Getting to know Victor is not only pleasurable, but you truly miss him once the credits begin to roll. Night Watch joins the stable of films that pull us in with sight and smell – those delicious senses that position our every memory.
My September 3 review:
In The Fall, Albert Camus wrote, “It always seemed to me that our fellow citizens had two passions: ideas and fornication. . . I sometimes think of what future historians will say of us. A single sentence will suffice for modern man: he fornicated and read the papers.”
The main character of Ronda Nocturna (“Night Watch”) is an enthusiastically affected hustler who vigorously fits this description. Victor is a young man who thinks too much, and incidentally makes a living by having sex with strangers. Night. Busy city streets. Garbage pickers. Street vendors. Argentine director Edgardo Cozarinsky unfolds a seemingly haphazard narrative involving hustlers, police Inspectors, and Ambassadors against an authentic Buenos Aires backdrop. Victor is good at what he does and he enjoys doing it, but one night, witnessing death firsthand forces him to re-evaluate his life. The only problem with this protagonist’s newly-discovered conflict is that we never get to dig deeper than a bewildered look or eerie transition, save one intense scene in which Victor is smothered in a hotel room by the object of his affection.

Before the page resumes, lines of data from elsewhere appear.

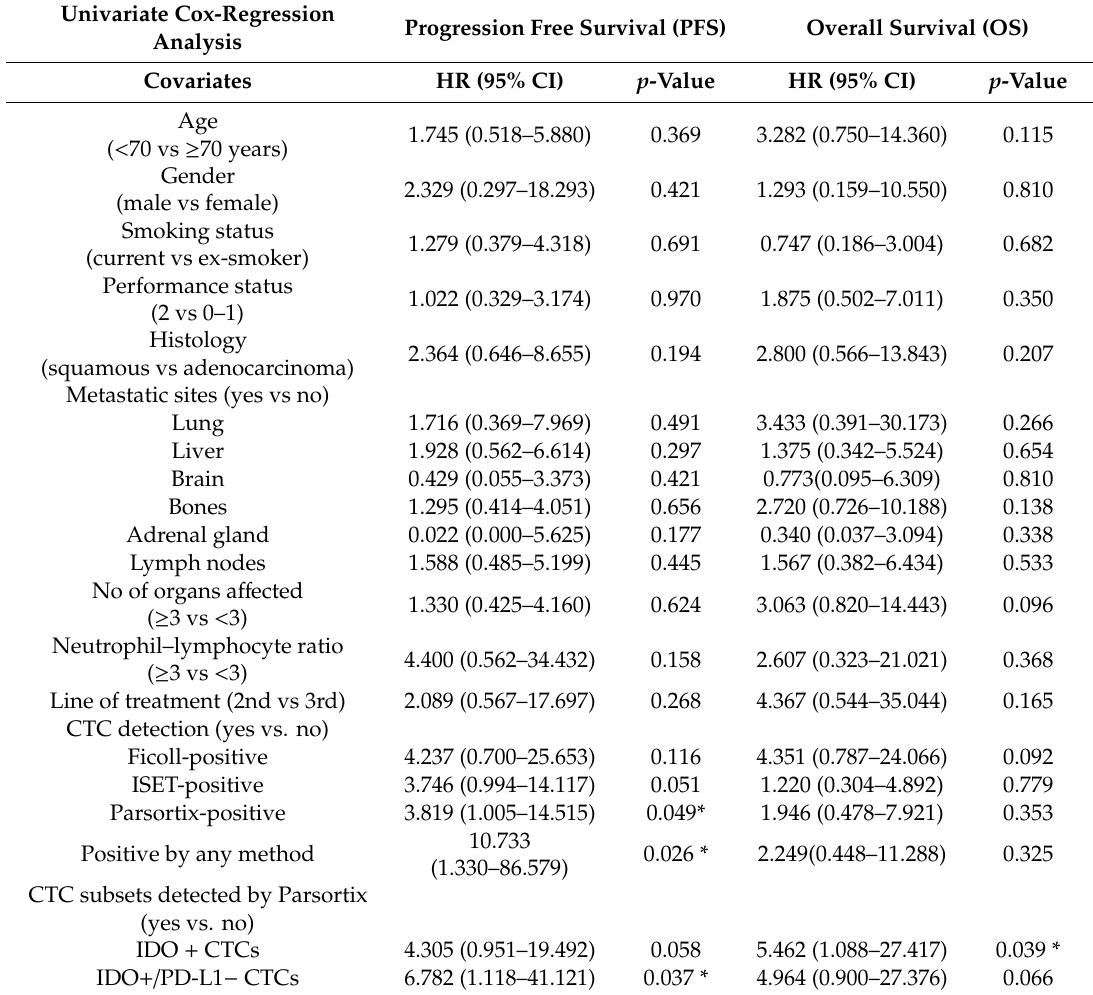
Table 4. Univariate Cox-regression analysis for PFS and OS among patients with NSCLC. Univariate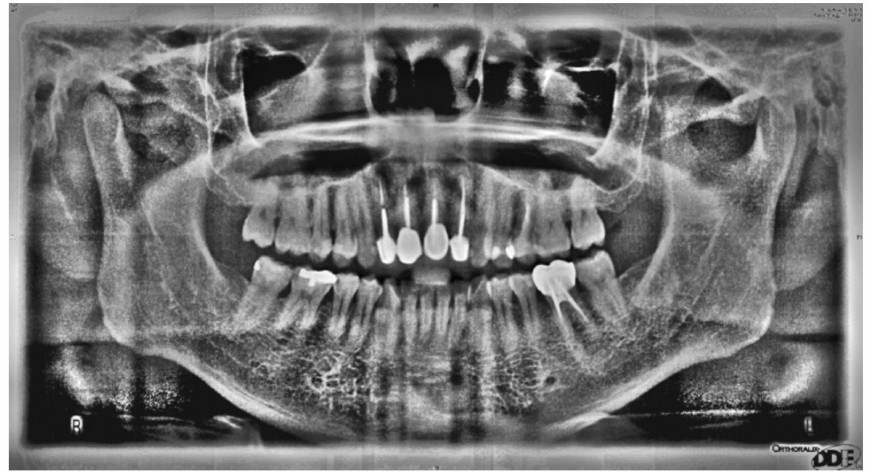
Figure 8. Adaptive histogram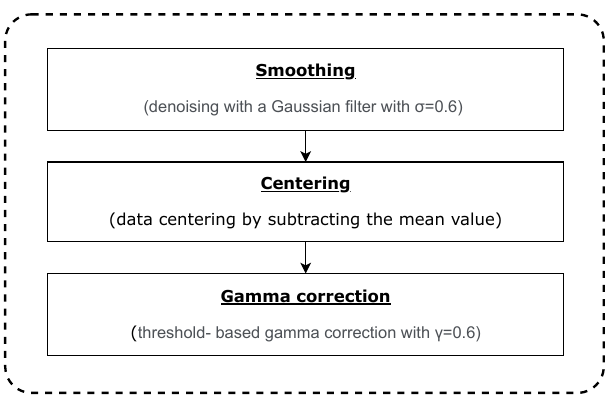
Figure 3. Flow diagram of the pre-processing steps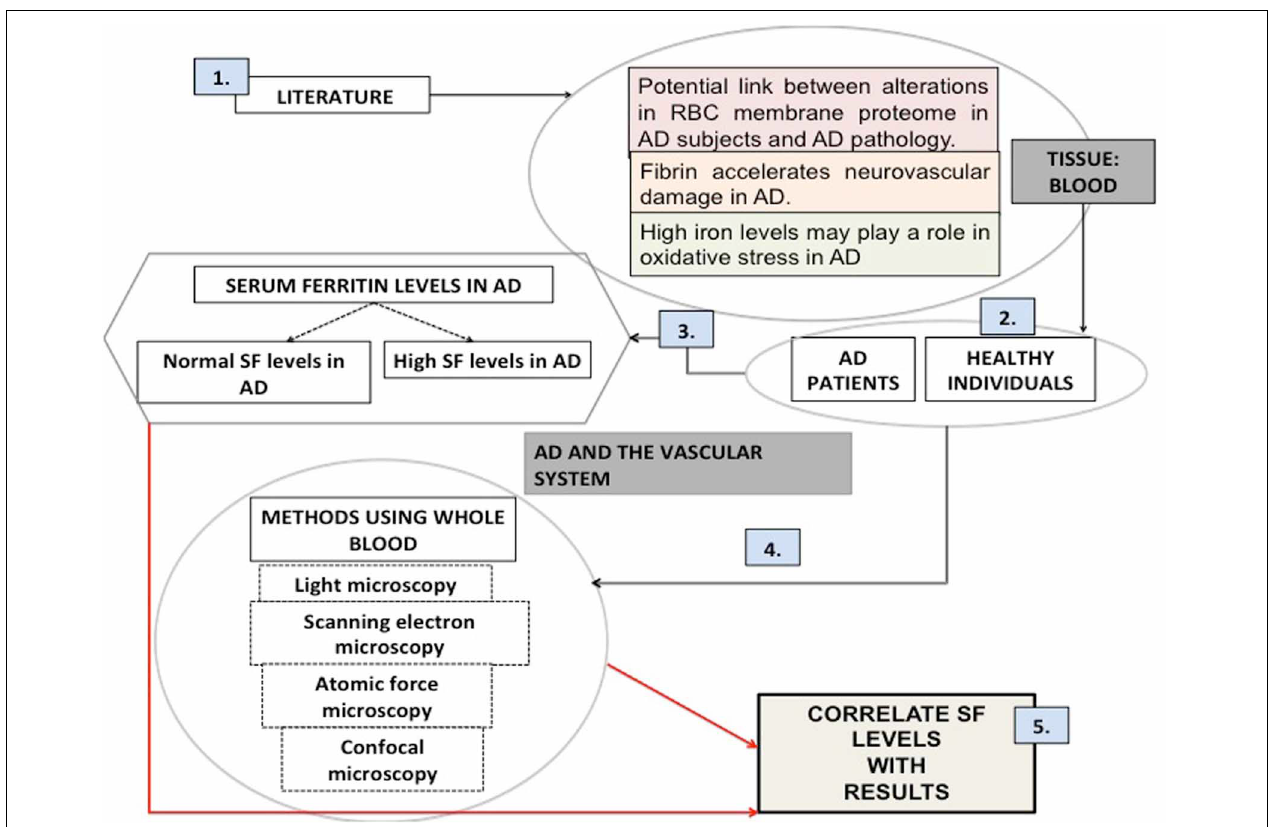
FIGURE 1 | An overview figure summarizing the contents of this manuscript. (1) Literature suggests that there is a rationale for looking at the vascular system and particularly blood; (2) our sample was chosen to be a random group of Alzheimer’s individuals (AD), as well as healthy individuals;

Still, we are introduced to a colorful montage of strange characters and quirky situations that lend themselves more to reality than we are perhaps ready to accept, giving the film a sort of Pedro Almovodar or Gus Van Sant feel. And the fact that we genuinely sympathize with Victor (I found myself at one point mimicking his smile) by the film’s outro, gives solid testament to Cozarinsky’s precise storytelling abilities, as well as the viability of his minimalist directing style.

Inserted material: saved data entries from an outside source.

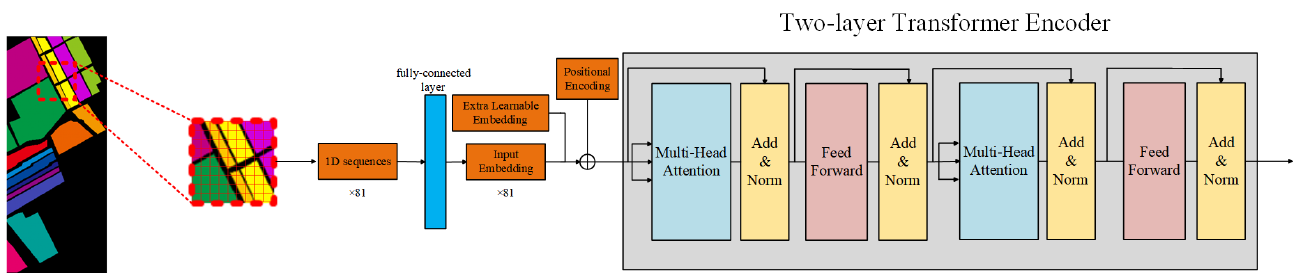
Figure 2. The structure of the transformer model used in the experiments. We used a two-layer transformer. The input was 27 × 27 × band . Then, the input image was split into 3 × 3 × band patches and reshaped into 1D sequences. Next, we obtained the embedding of each sequence via a fully connected layer. Finally, we fed the embeddings to the transformer model after adding the position embeddings to the patch embeddings and an extra learnable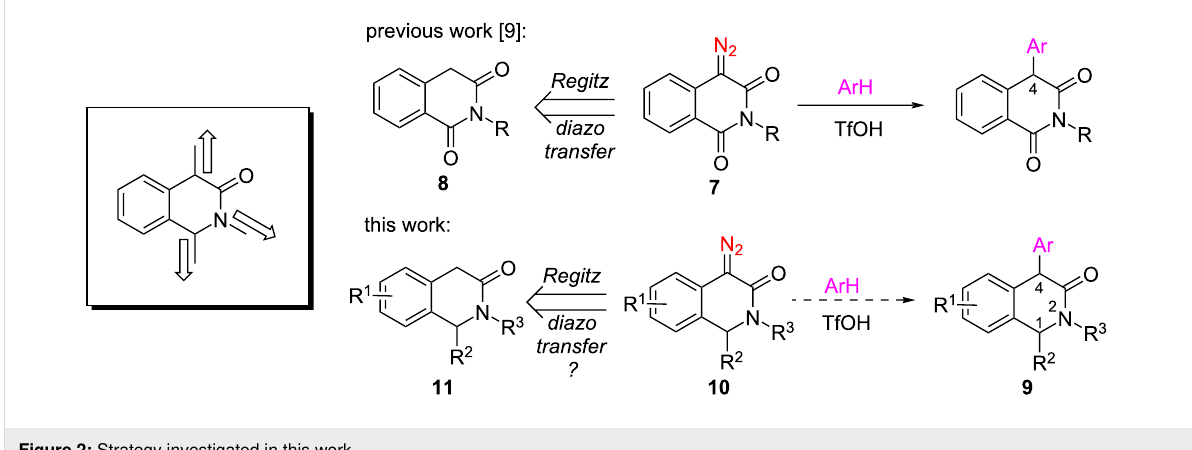
Figure 2: Strategy investigated in this work.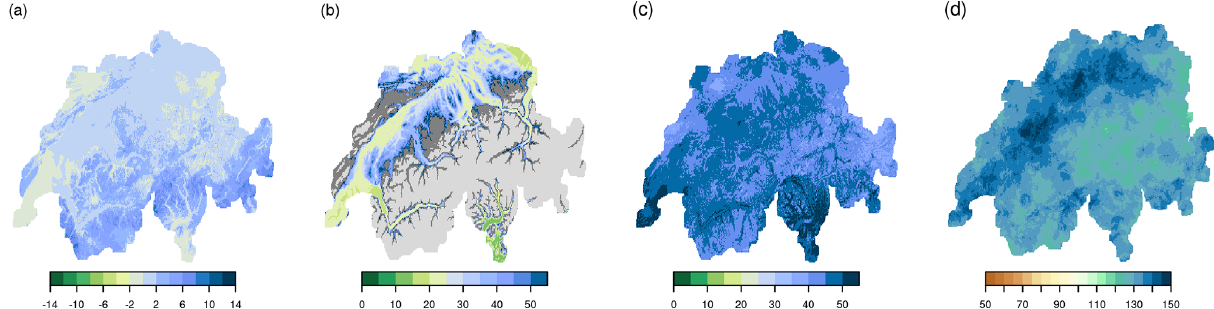
Figure A5. (a) Anomaly of the number of days with snowfall for April 1816. (b) Anomaly in days for the year 1816 when the threshold of 1000 GDDs was reached. Light-grey areas denote values where no climatology of a 1000 GDD threshold was calculated because the threshold was reached in less than 75% of the years between 1763 and 1812. Dark grey denotes areas where the threshold of 1000 GDDs was not reached in the year 1816. (c) Anomaly of the number of cold days (days below the 20th percentile of daily mean temperature) for April to September 1816. (d) Wet-day anomaly in percentage for April to September 1816. For comparison with the summer of 1770, all anomalies are calculated with respect to the 1763 to 1812 climatology, which does not include the year 1816. Note that the colour scales are different from Fig.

The most noted performance comes from Moro Anguileri, playing the estranged ex-lover Cecila, who proves that hell indeed hath no fury than a woman scorned, especially when there’s a wire hanger involved. Gregory Dayton plays the police Inspector, who protects Victor in exchange for sex in parked cars, and Rafael Ferro plays Mario, an old friend of Victor’s whose tour of hooker row results in a solicitation from a Margaret Thatcher impersonator — perhaps the most humorous scene in the film.

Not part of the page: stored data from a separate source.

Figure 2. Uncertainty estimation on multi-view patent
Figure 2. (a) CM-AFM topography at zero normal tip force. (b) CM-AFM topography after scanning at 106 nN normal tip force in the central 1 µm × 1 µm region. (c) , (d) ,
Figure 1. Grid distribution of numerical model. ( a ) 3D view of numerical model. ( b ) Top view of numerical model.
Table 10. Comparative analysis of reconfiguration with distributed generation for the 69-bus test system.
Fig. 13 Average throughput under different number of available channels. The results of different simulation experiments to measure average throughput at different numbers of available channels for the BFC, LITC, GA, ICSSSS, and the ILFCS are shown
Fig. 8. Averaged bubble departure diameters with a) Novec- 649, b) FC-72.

Cozarinsky’s story of nocturnal excess is a tale that inadvertently bridges the class gap, raises questions of morality, mortality, all the while blurring the lines of sexuality. Whether the attempt on Victor’s life, and his near death experiences are real or imagined, is incidental. Night Watch shows us that sometimes the events of one night don’t necessarily need a beginning, middle, and end to engage us from scene to scene. These events follow the random style by which the protagonist lives, lacking structure or cohesion, constantly plagued with uncertainty. It’s a formula that reads less like prose, and more like poetry.
Like the winding streets of Buenos Aires, the story has to lead somewhere. But even the patient viewer may try to look for something that’s not there. The magic in this film happens when we learn to let go, proving that, sometimes, it’s better just to watch.